#### EXCERPT TO READ

Missing the bus
Many worry over the loss of intercity bus and train service. But local, on-demand transit service is more critical for rural mobility.
Published March 1, 2005 | March 2005 issue
With about 2,800 people, Rugby, N.D., is too small to support a fixed-route bus system, the kind with scheduled stops and curbside bus shelters that you find in bigger North Dakota cities like Fargo and Grand Forks. But autoless residents of the geographical center of North America get about town just fine—as long as they plan ahead.
Rugby is one of more than 50 small communities scattered about north-central North Dakota served by Souris Basin Transportation (SBT), a nonprofit company that operates mostly on a "dial-a-ride" basis. Looking for a ride to the Heart of America Medical Center, or Leevers Foods? Call SBT two hours beforehand, and a bus or van will pick you up at home and take you there for $2.
Over 80 percent of the firm's dial-a-ride customers are elderly or disabled—the reason all vehicles are equipped with wheelchair lifts and tie-downs. But 20-something parents also use the publicly subsidized service, which runs four days a week in Rugby. "The moms ride along to the day care, then we finish up and take them to work," said Rick Thoms, SBT's executive director. The company also makes weekly runs into Minot from Rugby, Bottineau and other towns. To save time and fuel, the bus makes a limited number of scheduled stops, but will detour from its scheduled route to pick up passengers who call in advance.
Transit services like this often operate below the public radar. Amid widespread furor last summer over Greyhound Lines dropping service to Bismarck and 10 other North Dakota cities, SBT's modest fleet of 13 buses and three vans stayed on the road, getting people to their destinations in a seven-county service territory of almost 10,500 square miles. Likewise, curbside transit services kept chugging along in other areas of the district affected by the Greyhound cuts—Dickinson and Jamestown in North Dakota, Winona and Brainerd in Minnesota, Chippewa Falls and Onalaska in Wisconsin. It was the same story in 2002, when a budget crunch at Amtrak threatened the continued existence of the Empire Builder train through the heart of the district.
Of course, you can't ride a minibus or van from Minot to Fargo, or from Brainerd to Los Angeles, as you could on Greyhound and Amtrak. But arguably, hand-wringing by state and local officials over real or threatened route cuts by Greyhound and Amtrak—both financially strapped despite significant public subsidies—has been misplaced. More essential in terms of its public utility is transportation that moves carless folks around their local communities, getting them to the supermarket, the doctor and other life-sustaining destinations. And the type of local public transit that seems to make the most sense outside urban areas, despite its high cost, is paratransit. Sometimes called demand-responsive transit, this call-and-they-will-come approach to rural mobility is on the rise in the Ninth District.
Going my way?
Public transportation is irrelevant for the vast majority of people in rural areas of the district. About 96 percent of American rural households owned cars in 2001, according to the U.S. Department of Transportation. Both Montana and North Dakota have more registered vehicles than state residents—including children.

########
#### DATASET EXCERPTS

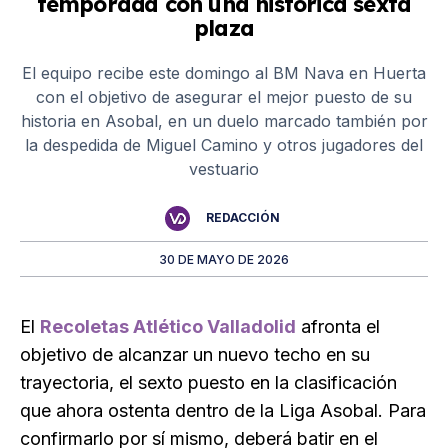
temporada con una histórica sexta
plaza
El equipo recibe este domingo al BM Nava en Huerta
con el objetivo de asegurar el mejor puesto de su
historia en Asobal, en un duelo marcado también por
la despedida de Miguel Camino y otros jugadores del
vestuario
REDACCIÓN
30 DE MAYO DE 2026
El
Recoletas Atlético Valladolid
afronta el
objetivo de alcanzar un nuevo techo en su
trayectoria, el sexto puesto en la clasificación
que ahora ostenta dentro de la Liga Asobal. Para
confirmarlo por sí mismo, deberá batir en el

########
#### DATASET EXCERPTS

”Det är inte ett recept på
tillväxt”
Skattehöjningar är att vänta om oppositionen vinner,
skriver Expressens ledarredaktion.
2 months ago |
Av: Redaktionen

########

PROBLEMS TO WORK ON
**a.** Can you write out the part of the rural transit article that begins at the words "Missing the bus" and stops after "they plan ahead.", word for word?
**b.** How does the rural transit article go on from its last paragraph? Write the next part.
The rows are material of their own, apart from the rural transit article.

ANSWERS TO EACH TASK
**a.**
Missing the bus
Many worry over the loss of intercity bus and train service. But local, on-demand transit service is more critical for rural mobility.
Published March 1, 2005 | March 2005 issue
With about 2,800 people, Rugby, N.D., is too small to support a fixed-route bus system, the kind with scheduled stops and curbside bus shelters that you find in bigger North Dakota cities like Fargo and Grand Forks. But autoless residents of the geographical center of North America get about town just fine—as long as they plan ahead.

**b.**
"If you can afford a vehicle and legally drive it, that's what your choice is going to be," said Jim Miller, an expert on rural transportation affiliated with the Small Urban and Rural Transit Center (SURTC) at North Dakota State University in Fargo.
But for a small slice of the population—that 4 percent of rural households without a motor vehicle—public transportation is a lifeline to the outside world. Without local transit, tens of thousands of elderly people would be marooned in their homes in small towns and on isolated farmsteads. The physically and mentally disabled, and those who can't afford a car, also depend on public transportation.
As a matter of public policy, society has decided (and government decreed) that it can't simply abandon those without cars. Nor does it expect the elderly, disabled and poor to move to a city such as Fargo or Minneapolis—where public transit is available—for the sake of mobility, said Dale Marsico, executive director of the Community Transportation Association, an advocacy organization based in Washington, D.C. "Why should they be forced to move from rural communities into some urbanized area just to get some basic transportation, when it would cost us very little to provide the necessary service so they could get around to the things that make the quality of their life important?"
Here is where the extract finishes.